Schon als Kind besuchte García Cuesta nach der Schule Kunstkurse. "Ich hatte immer das Bedürfnis, Kunst zu machen und ich habe die Verbindung dazu nie verloren", sagt sie. "Kunst war für mich immer sehr intuitiv; ich suchte nie wirklich nach Techniken, ich wollte Dinge nicht der Schönheit wegen machen. Es ist vielmehr ein Weg, um mich zu befreien. Ich benutze Kunst als Werkzeug." Mittlerweile weitet die Künstlerin den therapeutischen Effekt ihrer Malpraxis auch auf Workshops aus, in denen die Teilnehmerinnen und Teilnehmer selbst zu Pinsel und Farbe greifen.
Oft verbringt García Cuesta mehrere Wochen an einem bestimmten Ort, trifft dort Frauen und stellt die entstandenen Brust-Gemälde nach etwa einer Woche aus. Diese Art von Ausstellungsprojekten, die sich auf einen Ort und einen Zeitrahmen beziehen, führte sie schon in Berlin durch, aber auch in Los Angeles und Tel Aviv. "Es gibt dieses Momentum, wenn die Frauen im Kontext der finalen Ausstellung aufeinandertreffen", sagt die Künstlerin. "Es ist sehr verbindend und das ist etwas, das ich lebe und liebe. Deshalb empfinde ich es wirklich als heilend – ich fühle diese Kraft und die Sanftheit, wenn ich von Frauen umgeben bin und sie mir nah sind."

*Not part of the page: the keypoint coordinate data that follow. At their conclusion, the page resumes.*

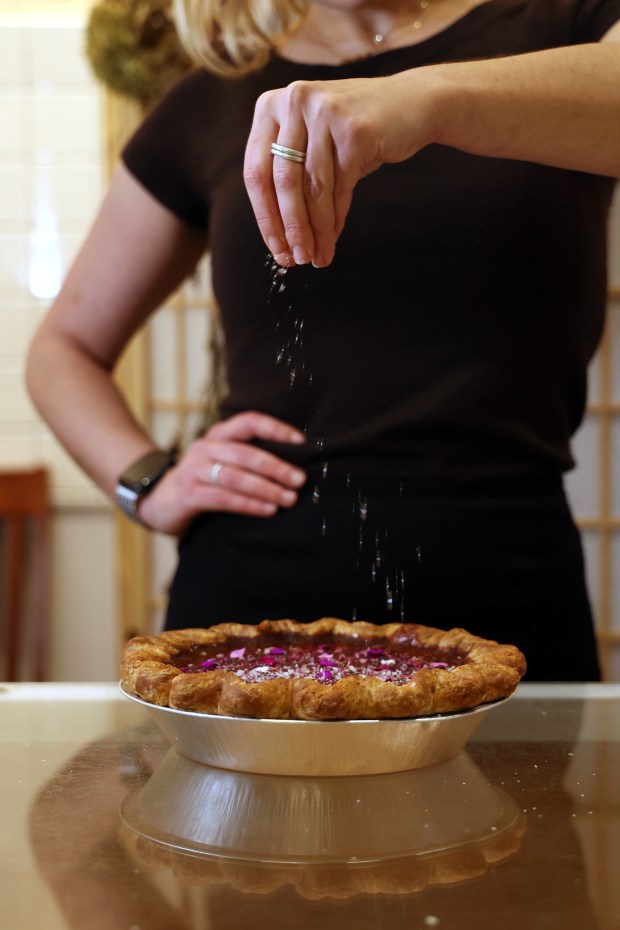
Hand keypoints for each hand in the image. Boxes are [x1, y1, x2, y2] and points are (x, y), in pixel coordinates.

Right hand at [137, 411, 306, 534]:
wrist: (157, 501)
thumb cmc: (201, 481)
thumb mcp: (220, 462)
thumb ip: (246, 458)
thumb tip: (292, 465)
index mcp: (217, 435)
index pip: (248, 421)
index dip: (275, 428)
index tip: (300, 441)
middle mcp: (205, 448)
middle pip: (245, 453)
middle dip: (277, 467)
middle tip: (300, 480)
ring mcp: (193, 470)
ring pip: (236, 477)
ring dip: (267, 489)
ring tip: (289, 499)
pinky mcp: (188, 494)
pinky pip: (224, 499)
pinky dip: (249, 504)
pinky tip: (268, 510)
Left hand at [243, 72, 436, 267]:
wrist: (415, 104)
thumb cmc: (357, 131)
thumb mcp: (314, 143)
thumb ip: (291, 175)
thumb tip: (280, 237)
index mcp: (272, 106)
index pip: (256, 172)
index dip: (264, 217)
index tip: (276, 248)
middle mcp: (294, 101)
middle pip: (282, 182)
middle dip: (290, 228)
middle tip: (297, 258)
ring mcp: (325, 112)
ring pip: (313, 189)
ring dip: (315, 231)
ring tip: (317, 257)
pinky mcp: (354, 131)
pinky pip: (340, 188)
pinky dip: (336, 218)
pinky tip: (333, 237)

Wenn sie diese Ausstellungsprojekte veranstaltet, sieht García Cuesta sich vor allem als Geschichtenerzählerin. "Letztendlich bin ich ja in der Ausstellung die Einzige, die alle Geschichten kennt", erklärt sie. "Wenn ich deine Brüste male und du nackt vor mir stehst, wenn du mir deine intimsten Gedanken anvertraust – über deinen Körper, deine Brüste, deine Ex-Freunde –, dann ist da so eine Verbindung. Weil du dich öffnest und verwundbar bist." Und vielleicht kann man den Anfangssatz dann einfach doch so stehen lassen: Viele Geschichten beginnen mit einem Gin.